PROMPT | Among the entries below, how many lines include the string "Stavba"? Answer with only the number.

EXTRACTED INFORMATION |
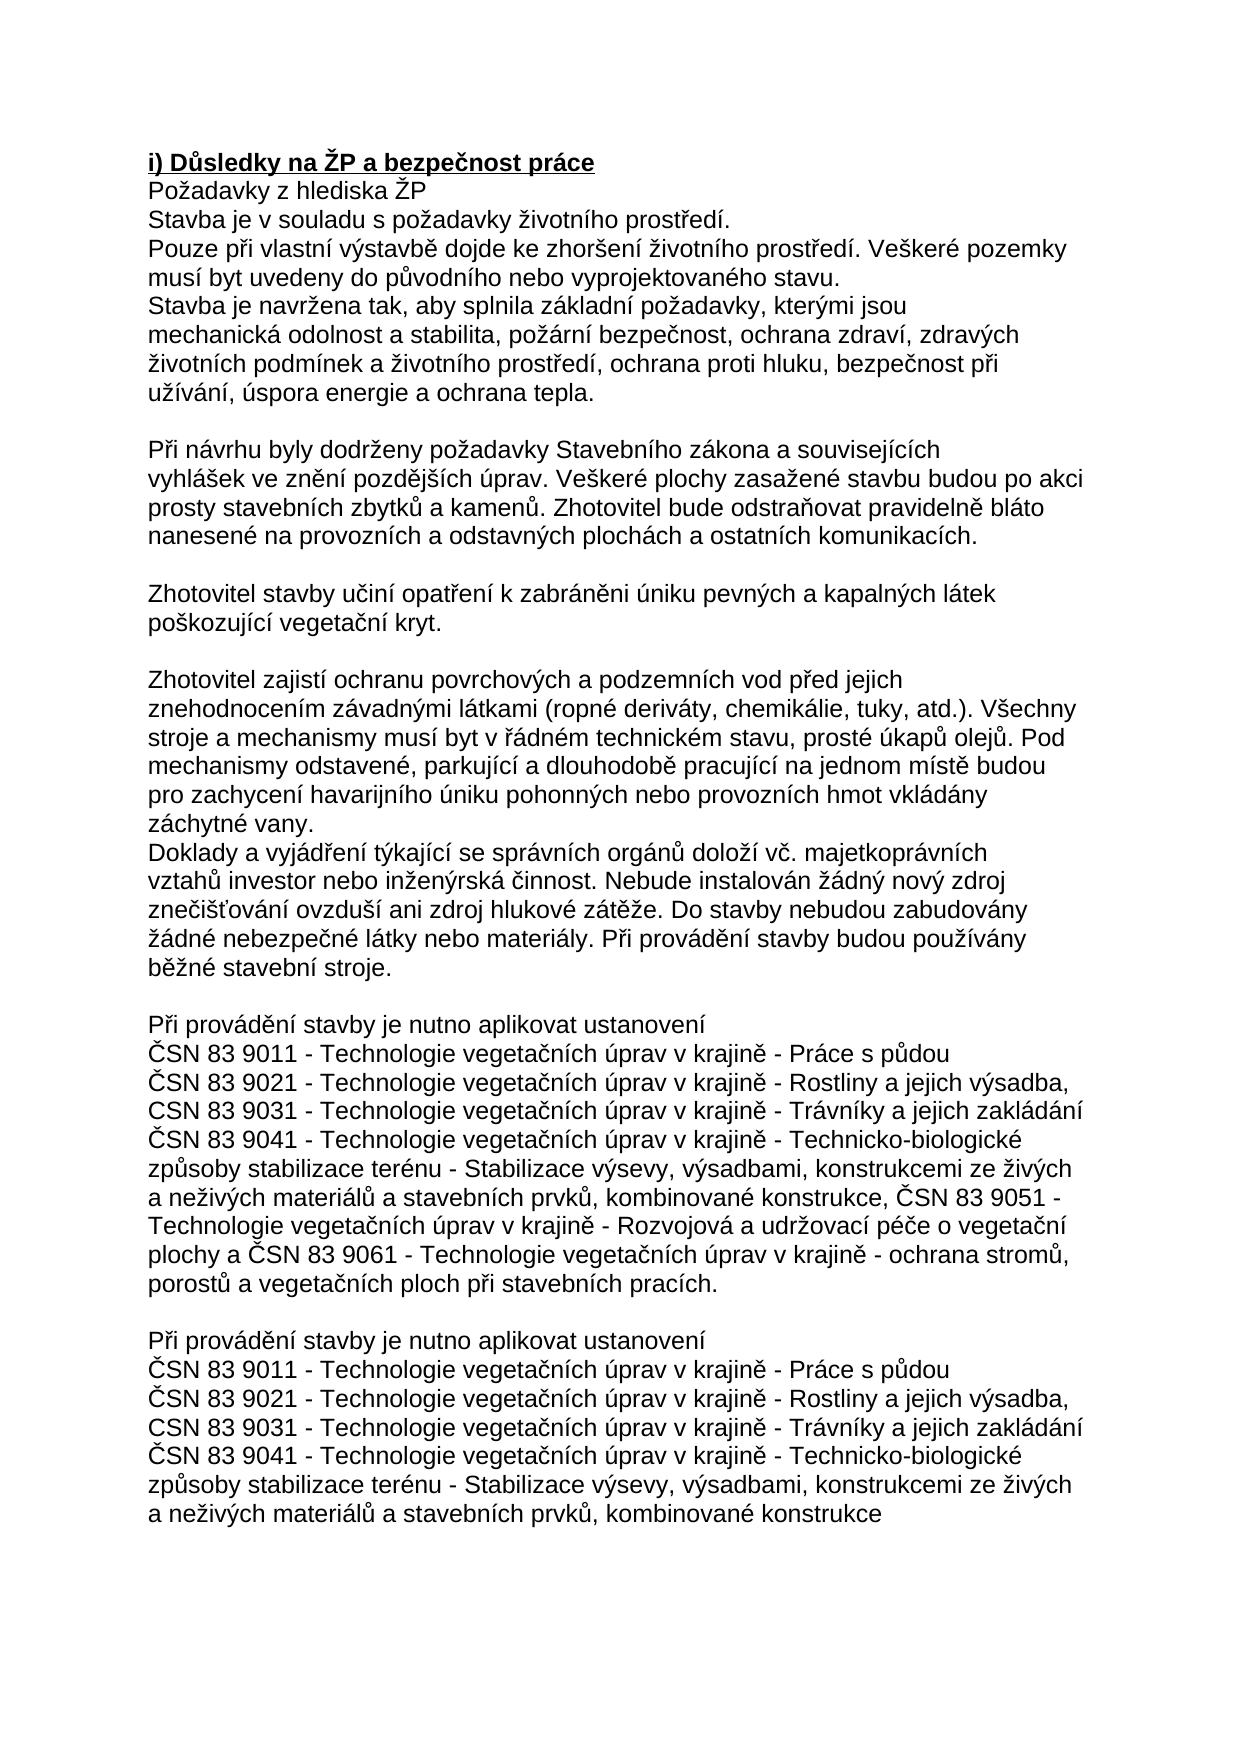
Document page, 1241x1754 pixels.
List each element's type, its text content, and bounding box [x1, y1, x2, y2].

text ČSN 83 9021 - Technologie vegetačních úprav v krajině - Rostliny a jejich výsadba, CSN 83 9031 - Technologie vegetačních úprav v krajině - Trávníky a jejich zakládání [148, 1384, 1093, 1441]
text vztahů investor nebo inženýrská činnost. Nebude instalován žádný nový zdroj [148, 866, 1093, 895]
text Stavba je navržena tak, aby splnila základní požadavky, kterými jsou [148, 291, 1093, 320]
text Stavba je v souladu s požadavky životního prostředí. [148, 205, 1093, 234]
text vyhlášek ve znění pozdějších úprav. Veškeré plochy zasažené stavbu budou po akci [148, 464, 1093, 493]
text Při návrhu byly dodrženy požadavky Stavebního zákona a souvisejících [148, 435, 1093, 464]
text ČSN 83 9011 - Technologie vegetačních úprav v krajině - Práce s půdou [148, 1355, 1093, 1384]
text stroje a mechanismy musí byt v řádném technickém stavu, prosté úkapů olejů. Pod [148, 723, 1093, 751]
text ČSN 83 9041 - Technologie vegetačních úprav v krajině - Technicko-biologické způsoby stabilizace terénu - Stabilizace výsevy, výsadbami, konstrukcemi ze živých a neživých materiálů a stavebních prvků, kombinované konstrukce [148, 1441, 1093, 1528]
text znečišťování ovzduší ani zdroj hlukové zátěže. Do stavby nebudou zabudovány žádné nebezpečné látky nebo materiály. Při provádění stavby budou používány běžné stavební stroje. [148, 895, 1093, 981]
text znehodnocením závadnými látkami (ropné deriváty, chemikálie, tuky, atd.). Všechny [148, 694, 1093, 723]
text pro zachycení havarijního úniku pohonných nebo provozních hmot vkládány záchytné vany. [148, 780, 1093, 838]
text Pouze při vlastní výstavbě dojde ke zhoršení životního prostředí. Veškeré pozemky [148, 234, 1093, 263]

YOUR RESPONSE | 2